Фрагмент:
· · · ·
На узком пространстве, на местности ровной, без прикрытий, огня разжечь нельзя, напиться даже негде. И опояшется Турецкий вал огнем, начнут косить красноармейцев.На деле же все было ровно наоборот! У генерала Слащева в мемуарах “Крым в 1920 году” сказано, что белые части нарочно ушли с Турецкого вала. Дело было зимой, не было дров, места были голые и открытые. Белые же, отступив, разместились в крестьянских домах, с относительным комфортом. Красные же, войдя на перешеек, были подавлены фланговым артиллерийским огнем и понесли большие потери. Ситуация там была сложнее, красные и белые то отступали, то контратаковали, но, то, что приписал Булгаков “мудрому командарму”, конечно, явная неправда. Был ли это усталый конформизм писателя, или же, снова, издевка? Трудно сказать.
Искажения внесены автором либретто даже в мелкие детали. И вряд ли это ошибка Булгакова. Ведь он служил в Белой армии, правда, не в Крыму, а на Кавказе, и в таких вещах должен был разбираться. Одна из самых сильных сцен либретто – картина 4. В окружении погибает подразделение белых. Несколько офицеров стреляются. В принципе, ясно, почему. Никакой устав никакой армии мира не требует от офицера застрелиться, но не сдаться в плен. Только, вот, на русской Гражданской красные белых офицеров в плен не брали, а тех, кого все же брали, вскоре убивали, часто, после мучений. Тут все ясно.
· · · ·
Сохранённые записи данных
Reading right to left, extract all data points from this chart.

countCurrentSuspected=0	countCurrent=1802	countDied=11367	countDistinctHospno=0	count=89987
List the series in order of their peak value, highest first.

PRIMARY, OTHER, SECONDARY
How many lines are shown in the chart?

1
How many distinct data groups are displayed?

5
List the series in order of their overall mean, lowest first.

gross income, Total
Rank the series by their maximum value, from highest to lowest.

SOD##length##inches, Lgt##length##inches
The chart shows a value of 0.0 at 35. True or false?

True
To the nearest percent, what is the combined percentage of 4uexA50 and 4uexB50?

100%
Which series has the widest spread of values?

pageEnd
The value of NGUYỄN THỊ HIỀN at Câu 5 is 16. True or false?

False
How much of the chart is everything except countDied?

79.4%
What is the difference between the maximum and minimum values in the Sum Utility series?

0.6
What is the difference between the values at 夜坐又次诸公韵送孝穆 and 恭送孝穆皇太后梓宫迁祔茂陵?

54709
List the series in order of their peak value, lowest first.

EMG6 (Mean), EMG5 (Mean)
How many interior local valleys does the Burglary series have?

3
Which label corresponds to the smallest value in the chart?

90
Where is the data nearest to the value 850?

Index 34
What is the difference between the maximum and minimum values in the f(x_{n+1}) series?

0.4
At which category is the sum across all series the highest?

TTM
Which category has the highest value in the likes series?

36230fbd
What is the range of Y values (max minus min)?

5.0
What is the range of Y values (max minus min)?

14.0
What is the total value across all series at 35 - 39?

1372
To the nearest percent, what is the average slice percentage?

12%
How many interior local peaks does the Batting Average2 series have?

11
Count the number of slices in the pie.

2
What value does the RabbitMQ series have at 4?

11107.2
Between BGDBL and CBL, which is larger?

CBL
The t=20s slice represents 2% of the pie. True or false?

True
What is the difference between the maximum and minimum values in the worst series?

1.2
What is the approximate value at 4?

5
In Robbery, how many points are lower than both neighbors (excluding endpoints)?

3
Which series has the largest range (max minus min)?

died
· · · ·
Суть задания:
Где, согласно фрагменту, служил Булгаков в Белой армии?

Ответ на задание:
Булгаков служил в Белой армии на Кавказе, а не в Крыму.